Ron Yankowski

No. 78
- Position: Defensive end

Personal information
- Born: October 23, 1946 (age 79) Arlington, Massachusetts, U.S.
- Listed height: 6 ft 5 in (1.96 m)
- Listed weight: 244 lb (111 kg)

Career information
- College: Kansas State
- NFL draft: 1971: 8th round, 199th overall pick

Career history
- St. Louis Cardinals (1971–1980);

Awards and highlights
- First-team All-Big Eight (1970);

Career NFL statistics
- Sacks: 30
- Fumble recoveries: 5
- Defensive TDs: 1
- Stats at Pro Football Reference

= Ron Yankowski =

American football player (born 1946)

Ronald William Yankowski (born October 23, 1946) is an American former professional football player who was a defensive end for 10 seasons in the National Football League (NFL) for the St. Louis Cardinals. Yankowski played college football for the Kansas State Wildcats and Northeastern Oklahoma A&M Golden Norsemen.

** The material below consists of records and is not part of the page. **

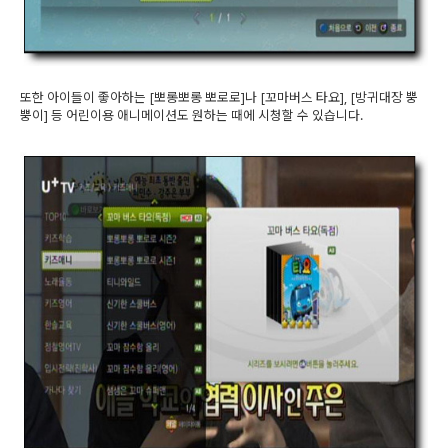
또한 아이들이 좋아하는 [뽀롱뽀롱 뽀로로]나 [꼬마버스 타요], [방귀대장 뿡
뿡이] 등 어린이용 애니메이션도 원하는 때에 시청할 수 있습니다.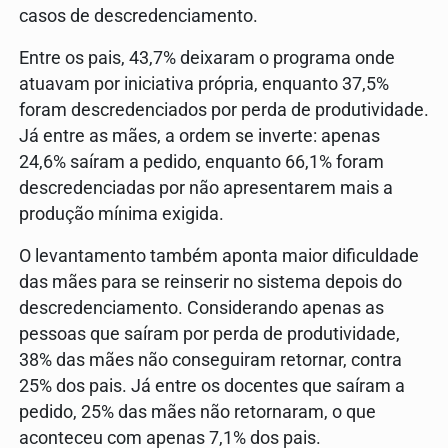
casos de descredenciamento.
Entre os pais, 43,7% deixaram o programa onde
atuavam por iniciativa própria, enquanto 37,5%
foram descredenciados por perda de produtividade.
Já entre as mães, a ordem se inverte: apenas
24,6% saíram a pedido, enquanto 66,1% foram
descredenciadas por não apresentarem mais a
produção mínima exigida.
O levantamento também aponta maior dificuldade
das mães para se reinserir no sistema depois do
descredenciamento. Considerando apenas as
pessoas que saíram por perda de produtividade,
38% das mães não conseguiram retornar, contra
25% dos pais. Já entre os docentes que saíram a
pedido, 25% das mães não retornaram, o que
aconteceu com apenas 7,1% dos pais.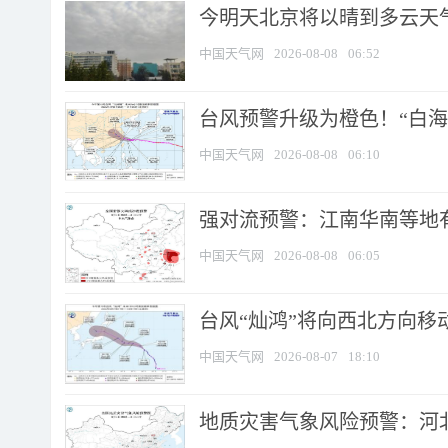
今明天北京将以晴到多云天气为
中国天气网
2026-08-08
06:52
台风预警升级为橙色！“白海豚
中国天气网
2026-08-08
06:10
强对流预警：江南华南等地有
中国天气网
2026-08-08
06:05
台风“灿鸿”将向西北方向移
中国天气网
2026-08-07
18:10
地质灾害气象风险预警：河北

Yankowski was selected 199th overall in the eighth round by the St. Louis Cardinals in 1971. He started ten games at defensive end his rookie season. The biggest play of his career came in a 1974 game at Washington when he returned a Billy Kilmer fumble 71 yards for a touchdown to help the Cards to a 17–10 victory. Yankowski played in 128 games during his ten-year career in St. Louis and finished with five fumble recoveries and 30 sacks.